Declining crop yields, increased agricultural risks, diminishing soil fertility and environmental degradation are some of the main challenges which continue to threaten societal goals of improving food, income and nutrition security especially in smallholder farming.
There is large demand for options for sustainable intensification of tropical cropping systems of Africa, South Asia and Australia.
The project will build on current ACIAR projects researching mungbean agronomy and contribution to cropping system intensification in Myanmar and Bangladesh.
Expected project outcomes
- Creating New traits and methods for mungbean improvement.
- Increasing knowledge on legumes and legumes traits.
- Implementing capacity development of breeders including training on better database management, application of marker assisted selection, statistical methods in breeding and adoption of integrated pest management strategies.

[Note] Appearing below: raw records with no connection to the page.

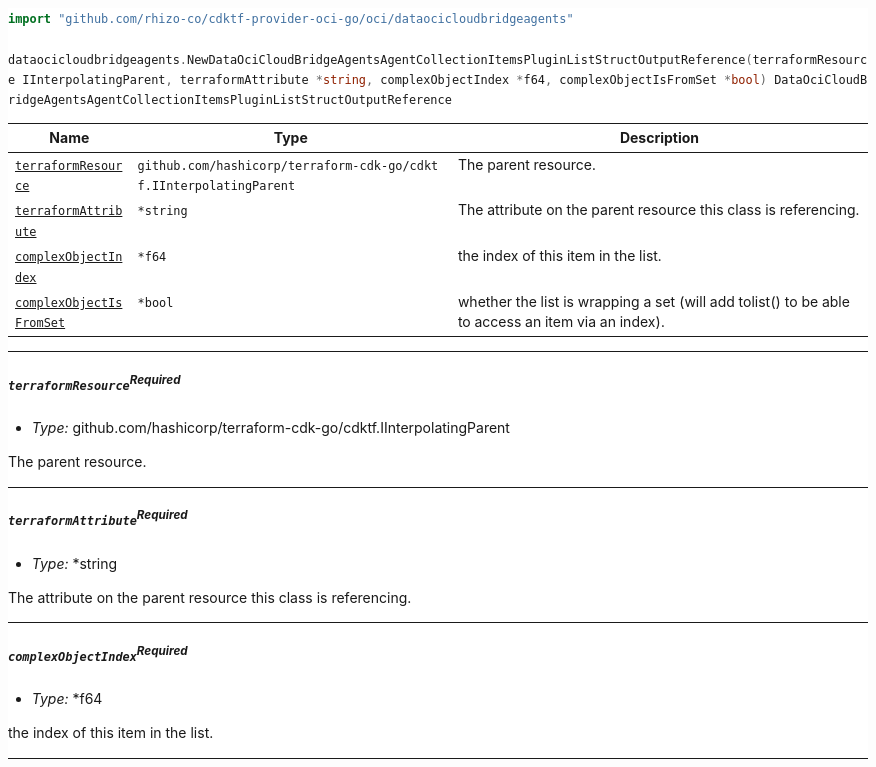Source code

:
 ```go
import "github.com/rhizo-co/cdktf-provider-oci-go/oci/dataocicloudbridgeagents"

dataocicloudbridgeagents.NewDataOciCloudBridgeAgentsAgentCollectionItemsPluginListStructOutputReference(terraformResource IInterpolatingParent, terraformAttribute *string, complexObjectIndex *f64, complexObjectIsFromSet *bool) DataOciCloudBridgeAgentsAgentCollectionItemsPluginListStructOutputReference
```

| **Name** | **Type** | **Description** |
| --- | --- | --- |
| <code><a href="#rhizo-co-terraform-provider-oci.dataOciCloudBridgeAgents.DataOciCloudBridgeAgentsAgentCollectionItemsPluginListStructOutputReference.Initializer.parameter.terraformResource">terraformResource</a></code> | <code>github.com/hashicorp/terraform-cdk-go/cdktf.IInterpolatingParent</code> | The parent resource. |
| <code><a href="#rhizo-co-terraform-provider-oci.dataOciCloudBridgeAgents.DataOciCloudBridgeAgentsAgentCollectionItemsPluginListStructOutputReference.Initializer.parameter.terraformAttribute">terraformAttribute</a></code> | <code>*string</code> | The attribute on the parent resource this class is referencing. |
| <code><a href="#rhizo-co-terraform-provider-oci.dataOciCloudBridgeAgents.DataOciCloudBridgeAgentsAgentCollectionItemsPluginListStructOutputReference.Initializer.parameter.complexObjectIndex">complexObjectIndex</a></code> | <code>*f64</code> | the index of this item in the list. |
| <code><a href="#rhizo-co-terraform-provider-oci.dataOciCloudBridgeAgents.DataOciCloudBridgeAgentsAgentCollectionItemsPluginListStructOutputReference.Initializer.parameter.complexObjectIsFromSet">complexObjectIsFromSet</a></code> | <code>*bool</code> | whether the list is wrapping a set (will add tolist() to be able to access an item via an index). |

---

##### `terraformResource`<sup>Required</sup> <a name="terraformResource" id="rhizo-co-terraform-provider-oci.dataOciCloudBridgeAgents.DataOciCloudBridgeAgentsAgentCollectionItemsPluginListStructOutputReference.Initializer.parameter.terraformResource"></a>

- *Type:* github.com/hashicorp/terraform-cdk-go/cdktf.IInterpolatingParent

The parent resource.

---

##### `terraformAttribute`<sup>Required</sup> <a name="terraformAttribute" id="rhizo-co-terraform-provider-oci.dataOciCloudBridgeAgents.DataOciCloudBridgeAgentsAgentCollectionItemsPluginListStructOutputReference.Initializer.parameter.terraformAttribute"></a>

- *Type:* *string

The attribute on the parent resource this class is referencing.

---

##### `complexObjectIndex`<sup>Required</sup> <a name="complexObjectIndex" id="rhizo-co-terraform-provider-oci.dataOciCloudBridgeAgents.DataOciCloudBridgeAgentsAgentCollectionItemsPluginListStructOutputReference.Initializer.parameter.complexObjectIndex"></a>

- *Type:* *f64

the index of this item in the list.

---
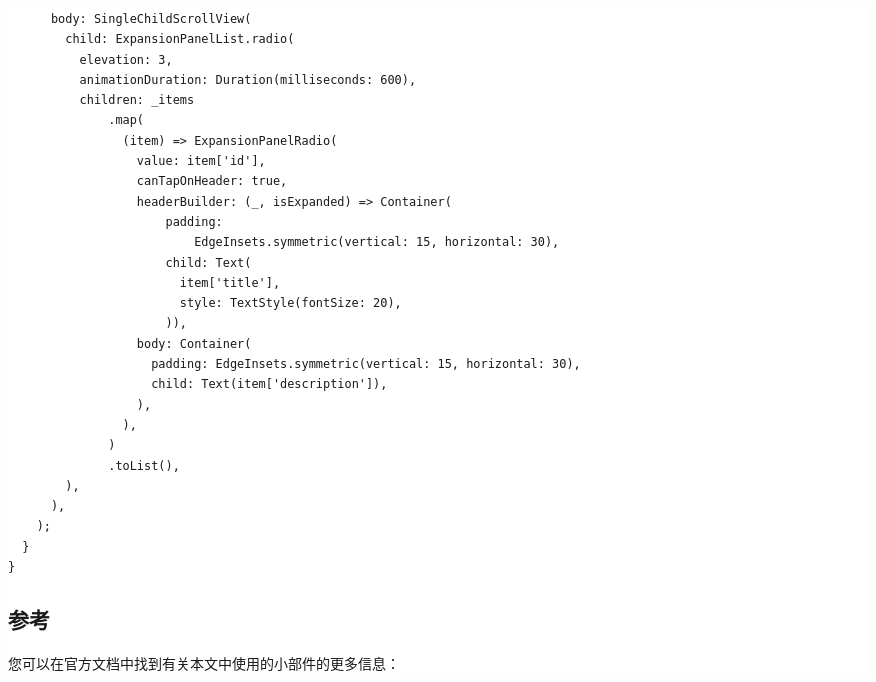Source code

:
 ```
      body: SingleChildScrollView(
        child: ExpansionPanelList.radio(
          elevation: 3,
          animationDuration: Duration(milliseconds: 600),
          children: _items
              .map(
                (item) => ExpansionPanelRadio(
                  value: item['id'],
                  canTapOnHeader: true,
                  headerBuilder: (_, isExpanded) => Container(
                      padding:
                          EdgeInsets.symmetric(vertical: 15, horizontal: 30),
                      child: Text(
                        item['title'],
                        style: TextStyle(fontSize: 20),
                      )),
                  body: Container(
                    padding: EdgeInsets.symmetric(vertical: 15, horizontal: 30),
                    child: Text(item['description']),
                  ),
                ),
              )
              .toList(),
        ),
      ),
    );
  }
}
```

## 参考



您可以在官方文档中找到有关本文中使用的小部件的更多信息：
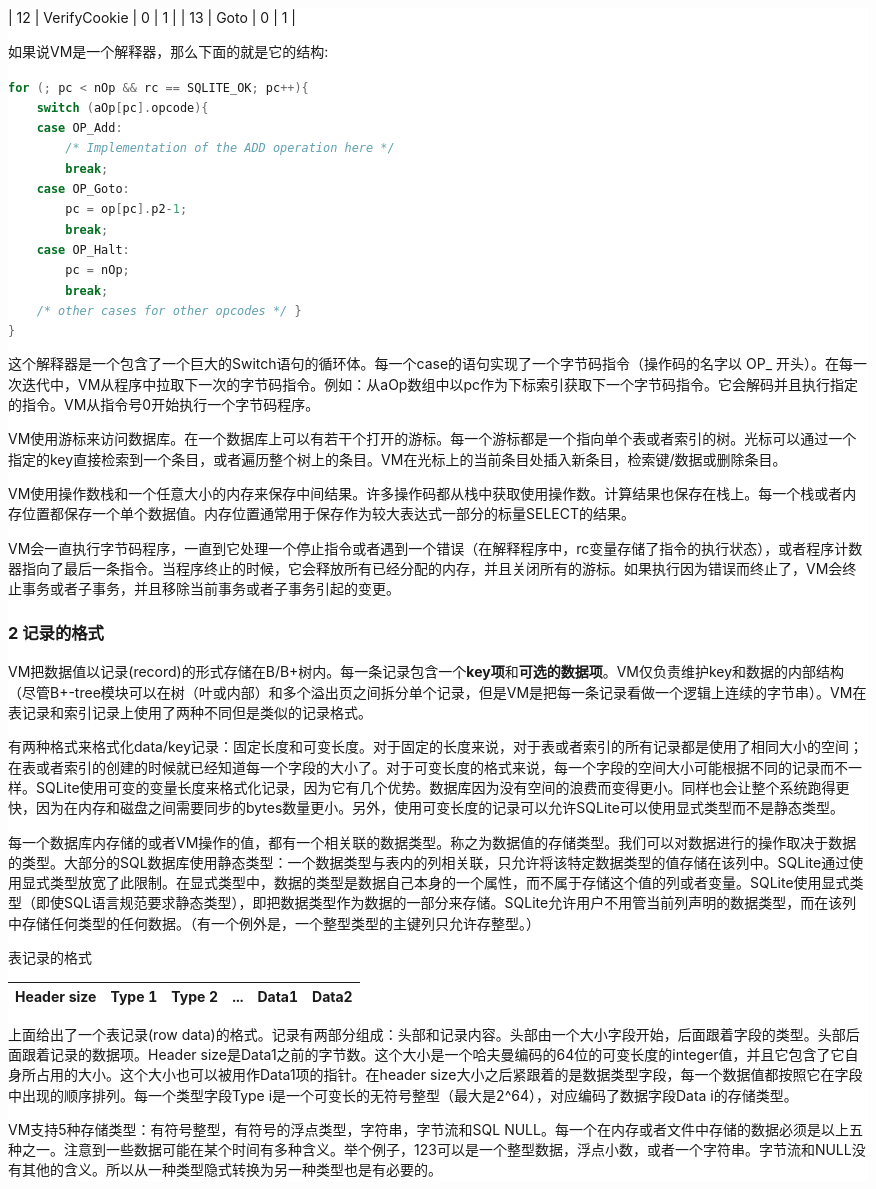 | 12 | VerifyCookie | 0 | 1 |
| 13 | Goto | 0 | 1 |

如果说VM是一个解释器，那么下面的就是它的结构:

```c
for (; pc < nOp && rc == SQLITE_OK; pc++){ 
    switch (aOp[pc].opcode){
    case OP_Add:
        /* Implementation of the ADD operation here */
        break; 
    case OP_Goto:
        pc = op[pc].p2-1;
        break; 
    case OP_Halt:
        pc = nOp;
        break;
    /* other cases for other opcodes */ }
}
```

这个解释器是一个包含了一个巨大的Switch语句的循环体。每一个case的语句实现了一个字节码指令（操作码的名字以 OP_ 开头）。在每一次迭代中，VM从程序中拉取下一次的字节码指令。例如：从aOp数组中以pc作为下标索引获取下一个字节码指令。它会解码并且执行指定的指令。VM从指令号0开始执行一个字节码程序。

VM使用游标来访问数据库。在一个数据库上可以有若干个打开的游标。每一个游标都是一个指向单个表或者索引的树。光标可以通过一个指定的key直接检索到一个条目，或者遍历整个树上的条目。VM在光标上的当前条目处插入新条目，检索键/数据或删除条目。

VM使用操作数栈和一个任意大小的内存来保存中间结果。许多操作码都从栈中获取使用操作数。计算结果也保存在栈上。每一个栈或者内存位置都保存一个单个数据值。内存位置通常用于保存作为较大表达式一部分的标量SELECT的结果。

VM会一直执行字节码程序，一直到它处理一个停止指令或者遇到一个错误（在解释程序中，rc变量存储了指令的执行状态），或者程序计数器指向了最后一条指令。当程序终止的时候，它会释放所有已经分配的内存，并且关闭所有的游标。如果执行因为错误而终止了，VM会终止事务或者子事务，并且移除当前事务或者子事务引起的变更。

### 2 记录的格式

VM把数据值以记录(record)的形式存储在B/B+树内。每一条记录包含一个**key项**和**可选的数据项**。VM仅负责维护key和数据的内部结构（尽管B+-tree模块可以在树（叶或内部）和多个溢出页之间拆分单个记录，但是VM是把每一条记录看做一个逻辑上连续的字节串）。VM在表记录和索引记录上使用了两种不同但是类似的记录格式。

有两种格式来格式化data/key记录：固定长度和可变长度。对于固定的长度来说，对于表或者索引的所有记录都是使用了相同大小的空间；在表或者索引的创建的时候就已经知道每一个字段的大小了。对于可变长度的格式来说，每一个字段的空间大小可能根据不同的记录而不一样。SQLite使用可变的变量长度来格式化记录，因为它有几个优势。数据库因为没有空间的浪费而变得更小。同样也会让整个系统跑得更快，因为在内存和磁盘之间需要同步的bytes数量更小。另外，使用可变长度的记录可以允许SQLite可以使用显式类型而不是静态类型。

每一个数据库内存储的或者VM操作的值，都有一个相关联的数据类型。称之为数据值的存储类型。我们可以对数据进行的操作取决于数据的类型。大部分的SQL数据库使用静态类型：一个数据类型与表内的列相关联，只允许将该特定数据类型的值存储在该列中。SQLite通过使用显式类型放宽了此限制。在显式类型中，数据的类型是数据自己本身的一个属性，而不属于存储这个值的列或者变量。SQLite使用显式类型（即使SQL语言规范要求静态类型），即把数据类型作为数据的一部分来存储。SQLite允许用户不用管当前列声明的数据类型，而在该列中存储任何类型的任何数据。（有一个例外是，一个整型类型的主键列只允许存整型。）

表记录的格式

| Header size | Type 1 | Type 2| ... | Data1 | Data2 |
| ---- | ---- | ---- | ---- | ---- | ---- |

上面给出了一个表记录(row data)的格式。记录有两部分组成：头部和记录内容。头部由一个大小字段开始，后面跟着字段的类型。头部后面跟着记录的数据项。Header size是Data1之前的字节数。这个大小是一个哈夫曼编码的64位的可变长度的integer值，并且它包含了它自身所占用的大小。这个大小也可以被用作Data1项的指针。在header size大小之后紧跟着的是数据类型字段，每一个数据值都按照它在字段中出现的顺序排列。每一个类型字段Type i是一个可变长的无符号整型（最大是2^64），对应编码了数据字段Data i的存储类型。

VM支持5种存储类型：有符号整型，有符号的浮点类型，字符串，字节流和SQL NULL。每一个在内存或者文件中存储的数据必须是以上五种之一。注意到一些数据可能在某个时间有多种含义。举个例子，123可以是一个整型数据，浮点小数，或者一个字符串。字节流和NULL没有其他的含义。所以从一种类型隐式转换为另一种类型也是有必要的。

- Gaining access to new traits introgressed in breeding lines, allowing them to deliver new varieties, more adapted to farmers’ needs, faster.
Summary of outcomes to date
- The annual meeting of the network was conducted online on 28 June 2022. Discussions were held on the progress on phenotyping, genotyping and on the testing of the newly developed lines. Sequencing efforts (Illumina) of mungbean accessions of the WorldVeg mini-core, the Australian diversity panel and segregating populations yielded up to now 2 terabasepairs of sequence information that is currently used to develop a mungbean pangenome and map traits of interest for breeding. A pilot experiment on a selected germplasm set revealed the optimal planting density for automatized high throughput phenotyping of mungbean plant architecture.
- In Australia, the entire NAM population was sown and evaluated for key flowering traits. Data collected from this trial will enable a genome-wide associated study to be dissect genomic regions associated with these traits.
- The further screening of the mini-core accessions/breeding lines has revealed potential sources of resistance to anthracnose, powdery mildew, Fusarium wilt, and cowpea aphid, thrips and stemfly.
- A set of 42 accessions from 13 Vigna species endemic to India was screened against three bruchid species (Callosobruchus. chinensis L., C. maculatus F. and C. analis L., which led to the identification of accessions with resistance.
- The project partners are actively engaged in the introgression of traits from donors identified during IMIN1 and the testing of the high performing lines is in progress.